Hewlett-Packard has offered to buy 3PAR, a vendor of virtualised storage systems, for $1.6 billion in cash, topping a bid of $1.15 billion made by Dell.
The offer will force 3PAR’s board to reconsider its merger agreement with Dell as the HP offer is a “superior proposal”, HP’s Chief Strategy and Technology Officer, Shane Robison believes. He claims that HP would be a better fit for 3PAR than would Dell, as both are Silicon Valley companies.
HP had been looking at 3PAR for some time, and there had been an earlier offering on the table, HP executives admit. 3PAR’s technologies will help HP expand its offerings for building public and private cloud services, according to Dave Donatelli, HP’s GM of enterprise servers, storage and networking. In addition, HP has “a unique ability” to bring 3PAR’s products to market. “Our reach is something other companies simply can’t match,” he said.
3PAR has gained notice for its ‘thin provisioning’ capabilities, which provide storage resources as needed. Thin provisioning is more efficient than traditional fat provisioning, which dedicates an excess amount of storage to an application in anticipation of growth.
HP’s move did not surprise Forrester Research analyst Andrew Reichman. “HP’s portfolio is disjointed and kind of incomplete. Storage is a hot area with a lot of spending. Having an end-to-end solution with servers, storage and networking is really critical right now.”
However, 3PAR’s technology does require some degree of hardware customisation, making HP’s decision somewhat surprising, he added. “But I think what this is saying is that they need more in terms of storage and they don’t feel they can reach the enterprise with what they have now.”

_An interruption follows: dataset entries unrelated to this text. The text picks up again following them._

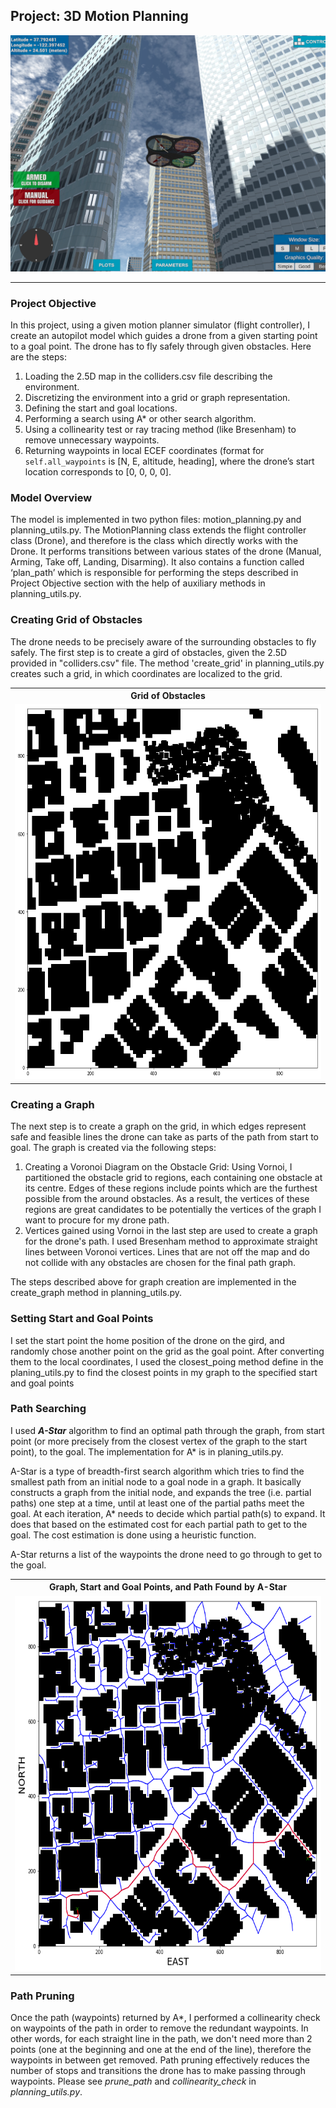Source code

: ## Project: 3D Motion Planning
![Quad Image](./misc/enroute.png)

---

### Project Objective
In this project, using a given motion planner simulator (flight controller), I create an autopilot model which guides a drone from a given starting point to a goal point. The drone has to fly safely through given obstacles. Here are the steps:

1. Loading the 2.5D map in the colliders.csv file describing the environment.
2. Discretizing the environment into a grid or graph representation.
3. Defining the start and goal locations.
4. Performing a search using A* or other search algorithm.
5. Using a collinearity test or ray tracing method (like Bresenham) to remove unnecessary waypoints.
6. Returning waypoints in local ECEF coordinates (format for `self.all_waypoints` is [N, E, altitude, heading], where the drone’s start location corresponds to [0, 0, 0, 0].

### Model Overview
The model is implemented in two python files: motion_planning.py and planning_utils.py.  The MotionPlanning class extends the flight controller class (Drone), and therefore is the class which directly works with the Drone. It performs transitions between various states of the drone (Manual, Arming, Take off, Landing, Disarming). It also contains a function called ‘plan_path’ which is responsible for performing the steps described in Project Objective section with the help of auxiliary methods in planning_utils.py.

### Creating Grid of Obstacles
The drone needs to be precisely aware of the surrounding obstacles to fly safely.  The first step is to create a gird of obstacles, given the 2.5D provided in "colliders.csv" file.  The method 'create_grid' in planning_utils.py creates such a grid, in which coordinates are localized to the grid.

<table style="width:100%">
  <tr>
    <th> Grid of Obstacles </th>
  </tr>
  <tr>
    <td><img src="./misc/obstacles.png" width="800" height="600"/></td>
  </tr>
</table>

### Creating a Graph
The next step is to create a graph on the grid, in which edges represent safe and feasible lines the drone can take as parts of the path from start to goal. The graph is created via the following steps:

1. Creating a Voronoi Diagram on the Obstacle Grid: Using Vornoi, I partitioned the obstacle grid to regions, each containing one obstacle at its centre. Edges of these regions include points which are the furthest possible from the around obstacles.  As a result, the vertices of these regions are great candidates to be potentially the vertices of the graph I want to procure for my drone path.
2. Vertices gained using Vornoi in the last step are used to create a graph for the drone's path. I used Bresenham method to approximate straight lines between Voronoi vertices. Lines that are not off the map and do not collide with any obstacles are chosen for the final path graph.

The steps described above for graph creation are implemented in the create_graph method in planning_utils.py.

### Setting Start and Goal Points

I set the start point the home position of the drone on the gird, and randomly chose another point on the grid as the goal point. After converting them to the local coordinates, I used the closest_poing method define in the planing_utils.py to find the closest points in my graph to the specified start and goal points

### Path Searching

I used *__A-Star__* algorithm to find an optimal path through the graph, from start point (or more precisely from the closest vertex of the graph to the start point), to the goal. The implementation for A* is in planing_utils.py. 

A-Star is a type of breadth-first search algorithm which tries to find the smallest path from an initial node to a goal node in a graph. It basically constructs a graph from the initial node, and expands the tree (i.e. partial paths) one step at a time, until at least one of the partial paths meet the goal. At each iteration, A* needs to decide which partial path(s) to expand. It does that based on the estimated cost for each partial path to get to the goal. The cost estimation is done using a heuristic function.

A-Star returns a list of the waypoints the drone need to go through to get to the goal.

<table style="width:100%">
  <tr>
    <th> Graph, Start and Goal Points, and Path Found by A-Star </th>
  </tr>
  <tr>
    <td><img src="./misc/path.png" width="800" height="600"/></td>
  </tr>
</table>

### Path Pruning 

Once the path (waypoints) returned by A*, I performed a collinearity check on waypoints of the path in order to remove the redundant waypoints.  In other words, for each straight line in the path, we don't need more than 2 points (one at the beginning and one at the end of the line), therefore the waypoints in between get removed. Path pruning effectively reduces the number of stops and transitions the drone has to make passing through waypoints. Please see *prune_path* and *collinearity_check* in *planning_utils.py*.



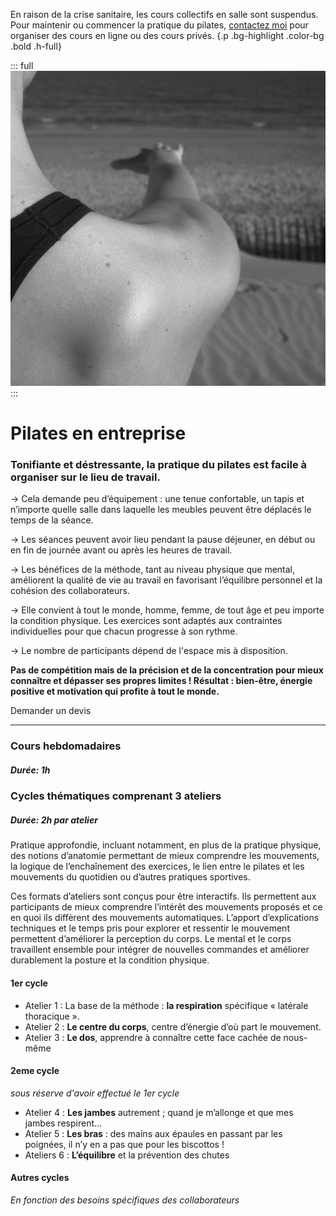 En raison de la crise sanitaire, les cours collectifs en salle sont suspendus. Pour maintenir ou commencer la pratique du pilates, <a href="mailto:pilates@anne-gabrielle.com?&body=Bonjour, je souhaite reserver pour le cours de pilates jour: , heure: . Merci" class="color-bg underline">contactez moi</a> pour organiser des cours en ligne ou des cours privés.
{.p .bg-highlight .color-bg .bold .h-full}

::: full
![pilates-sport-en-entrepise-qualite-de-vie-au-travail-teambuilding-teamspirit-annegabrielledumont-savoeurs](../images/anne-gabrielle-com-pilates-03.jpg)
:::

# Pilates en entreprise

### Tonifiante et déstressante, la pratique du pilates est facile à organiser sur le lieu de travail.

→ Cela demande peu d’équipement : une tenue confortable, un tapis et n’importe quelle salle dans laquelle les meubles peuvent être déplacés le temps de la séance.

→ Les séances peuvent avoir lieu pendant la pause déjeuner, en début ou en fin de journée avant ou après les heures de travail.

→ Les bénéfices de la méthode, tant au niveau physique que mental, améliorent la qualité de vie au travail en favorisant l’équilibre personnel et la cohésion des collaborateurs.

→ Elle convient à tout le monde, homme, femme, de tout âge et peu importe la condition physique. Les exercices sont adaptés aux contraintes individuelles pour que chacun progresse à son rythme.

→ Le nombre de participants dépend de l'espace mis à disposition.

**Pas de compétition mais de la précision et de la concentration pour mieux connaître et dépasser ses propres limites ! Résultat : bien-être, énergie positive et motivation qui profite à tout le monde.**

<Button-link href="mailto:pilates@anne-gabrielle.com?&body=Bonjour, je souhaite organiser un cours de pilate en entreprise.">Demander un devis</Button-link>

---

### Cours hebdomadaires

##### Durée: 1h

### Cycles thématiques comprenant 3 ateliers

##### Durée: 2h par atelier

Pratique approfondie, incluant notamment, en plus de la pratique physique, des notions d’anatomie permettant de mieux comprendre les mouvements, la logique de l’enchaînement des exercices, le lien entre le pilates et les mouvements du quotidien ou d’autres pratiques sportives.

Ces formats d’ateliers sont conçus pour être interactifs. Ils permettent aux participants de mieux comprendre l’intérêt des mouvements proposés et ce en quoi ils diffèrent des mouvements automatiques. L’apport d’explications techniques et le temps pris pour explorer et ressentir le mouvement permettent d’améliorer la perception du corps. Le mental et le corps travaillent ensemble pour intégrer de nouvelles commandes et améliorer durablement la posture et la condition physique.

#### 1er cycle

- Atelier 1 : La base de la méthode : **la respiration** spécifique « latérale thoracique ».
- Atelier 2 : **Le centre du corps**, centre d’énergie d’où part le mouvement.
- Atelier 3 : **Le dos**, apprendre à connaître cette face cachée de nous-même

#### 2eme cycle

_sous réserve d'avoir effectué le 1er cycle_

- Atelier 4 : **Les jambes** autrement ; quand je m’allonge et que mes jambes respirent...
- Atelier 5 : **Les bras** : des mains aux épaules en passant par les poignées, il n’y en a pas que pour les biscottos !
- Ateliers 6 : **L’équilibre** et la prévention des chutes

#### Autres cycles

_En fonction des besoins spécifiques des collaborateurs_

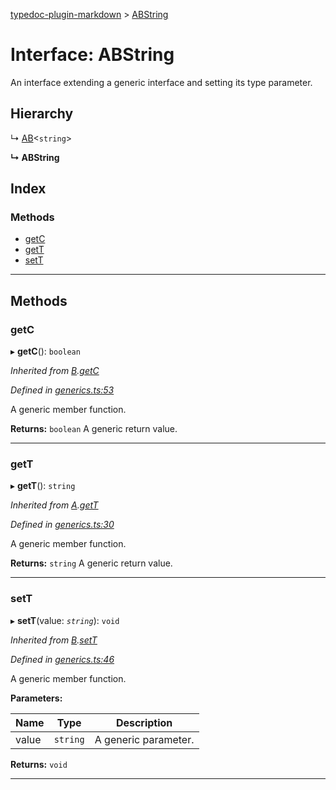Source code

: [typedoc-plugin-markdown](../README.md) > [ABString](../interfaces/abstring.md)

# Interface: ABString

An interface extending a generic interface and setting its type parameter.

## Hierarchy

↳  [AB](ab.md)<`string`>

**↳ ABString**

## Index

### Methods

* [getC](abstring.md#markdown-header-getC)
* [getT](abstring.md#markdown-header-getT)
* [setT](abstring.md#markdown-header-setT)

---

## Methods

###  getC

▸ **getC**(): `boolean`

*Inherited from [B](b.md).[getC](b.md#markdown-header-getC)*

*Defined in [generics.ts:53](https://bitbucket.org/owner/repository_name/src/master/generics.ts?fileviewer&amp;#x3D;file-view-default#generics.ts-53)*

A generic member function.

**Returns:** `boolean`
A generic return value.

___

###  getT

▸ **getT**(): `string`

*Inherited from [A](a.md).[getT](a.md#markdown-header-getT)*

*Defined in [generics.ts:30](https://bitbucket.org/owner/repository_name/src/master/generics.ts?fileviewer&amp;#x3D;file-view-default#generics.ts-30)*

A generic member function.

**Returns:** `string`
A generic return value.

___

###  setT

▸ **setT**(value: *`string`*): `void`

*Inherited from [B](b.md).[setT](b.md#markdown-header-setT)*

*Defined in [generics.ts:46](https://bitbucket.org/owner/repository_name/src/master/generics.ts?fileviewer&amp;#x3D;file-view-default#generics.ts-46)*

A generic member function.

**Parameters:**

| Name | Type | Description |
| ------ | ------ | ------ |
| value | `string` |  A generic parameter. |

**Returns:** `void`

___

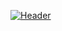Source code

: [![Header](https://raw.github.com/peddiashrith/peddiashrith.github.io/master/header.svg)](https://github.com/peddiashrith/peddiashrith.github.io)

Meanwhile, it’s unclear what Dell will do. Its bid for 3PAR came shortly after moves to buy server provisioning vendor Scalent and storage optimisation provider Ocarina Networks. Dell should have gone after 3PAR first before pursuing other companies like Ocarina Networks, Reichman believes. “Without their own high-end storage platform it’s difficult for them to say they are truly relevant in the enterprise. I think the stakes are very high for both companies – there are not that many alternative choices.”